== Your task ==
Copy the source text in the records below character for character, leaving the pictures out of your answer.

== Material for the task ==
..........

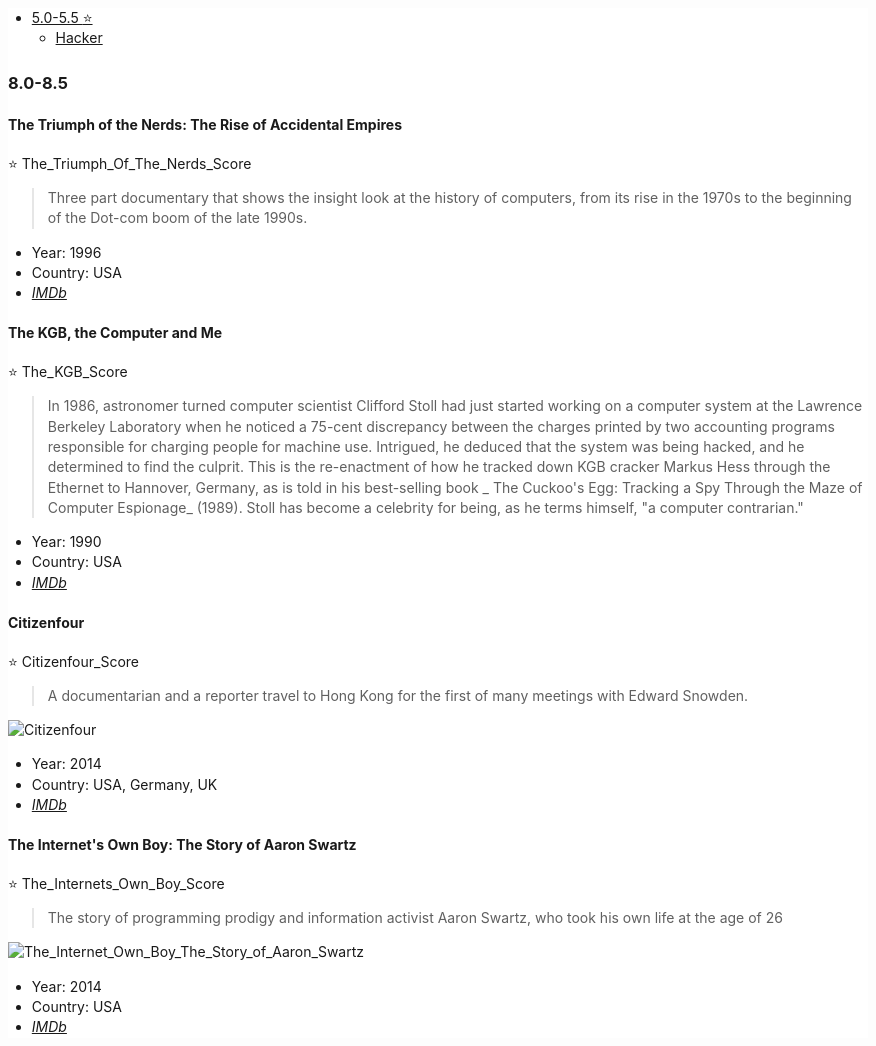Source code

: - [5.0-5.5 :star:](#_50-55)
  - [Hacker](#hacker)

### 8.0-8.5

#### The Triumph of the Nerds: The Rise of Accidental Empires
:star: The_Triumph_Of_The_Nerds_Score

> Three part documentary that shows the insight look at the history of computers, from its rise in the 1970s to the beginning of the Dot-com boom of the late 1990s.

* Year: 1996
* Country: USA
* [_IMDb_](https://www.imdb.com/title/tt0115398/)

#### The KGB, the Computer and Me
:star: The_KGB_Score

> In 1986, astronomer turned computer scientist Clifford Stoll had just started working on a computer system at the Lawrence Berkeley Laboratory when he noticed a 75-cent discrepancy between the charges printed by two accounting programs responsible for charging people for machine use. Intrigued, he deduced that the system was being hacked, and he determined to find the culprit. This is the re-enactment of how he tracked down KGB cracker Markus Hess through the Ethernet to Hannover, Germany, as is told in his best-selling book _ The Cuckoo's Egg: Tracking a Spy Through the Maze of Computer Espionage_ (1989). Stoll has become a celebrity for being, as he terms himself, "a computer contrarian."

* Year: 1990
* Country: USA
* [_IMDb_](https://www.imdb.com/title/tt0308449/)

#### Citizenfour
:star: Citizenfour_Score

> A documentarian and a reporter travel to Hong Kong for the first of many meetings with Edward Snowden.

![Citizenfour](../assets/citizenfour.jpg)
* Year: 2014
* Country: USA, Germany, UK
* [_IMDb_](https://www.imdb.com/title/tt4044364/)

#### The Internet's Own Boy: The Story of Aaron Swartz
:star: The_Internets_Own_Boy_Score

> The story of programming prodigy and information activist Aaron Swartz, who took his own life at the age of 26

![The_Internet_Own_Boy_The_Story_of_Aaron_Swartz](../assets/the_internet_wwn_boy_the_story_of_aaron_swartz.jpg)
* Year: 2014
* Country: USA
* [_IMDb_](https://www.imdb.com/title/tt3268458/)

..........

== Answer for this exercise ==
Source code

: - [5.0-5.5 :star:](#_50-55)
  - [Hacker](#hacker)

### 8.0-8.5

#### The Triumph of the Nerds: The Rise of Accidental Empires
:star: The_Triumph_Of_The_Nerds_Score

> Three part documentary that shows the insight look at the history of computers, from its rise in the 1970s to the beginning of the Dot-com boom of the late 1990s.

* Year: 1996
* Country: USA
* [_IMDb_](https://www.imdb.com/title/tt0115398/)

#### The KGB, the Computer and Me
:star: The_KGB_Score

> In 1986, astronomer turned computer scientist Clifford Stoll had just started working on a computer system at the Lawrence Berkeley Laboratory when he noticed a 75-cent discrepancy between the charges printed by two accounting programs responsible for charging people for machine use. Intrigued, he deduced that the system was being hacked, and he determined to find the culprit. This is the re-enactment of how he tracked down KGB cracker Markus Hess through the Ethernet to Hannover, Germany, as is told in his best-selling book _ The Cuckoo's Egg: Tracking a Spy Through the Maze of Computer Espionage_ (1989). Stoll has become a celebrity for being, as he terms himself, "a computer contrarian."

* Year: 1990
* Country: USA
* [_IMDb_](https://www.imdb.com/title/tt0308449/)

#### Citizenfour
:star: Citizenfour_Score

> A documentarian and a reporter travel to Hong Kong for the first of many meetings with Edward Snowden.

![Citizenfour](../assets/citizenfour.jpg)
* Year: 2014
* Country: USA, Germany, UK
* [_IMDb_](https://www.imdb.com/title/tt4044364/)

#### The Internet's Own Boy: The Story of Aaron Swartz
:star: The_Internets_Own_Boy_Score

> The story of programming prodigy and information activist Aaron Swartz, who took his own life at the age of 26

![The_Internet_Own_Boy_The_Story_of_Aaron_Swartz](../assets/the_internet_wwn_boy_the_story_of_aaron_swartz.jpg)
* Year: 2014
* Country: USA
* [_IMDb_](https://www.imdb.com/title/tt3268458/)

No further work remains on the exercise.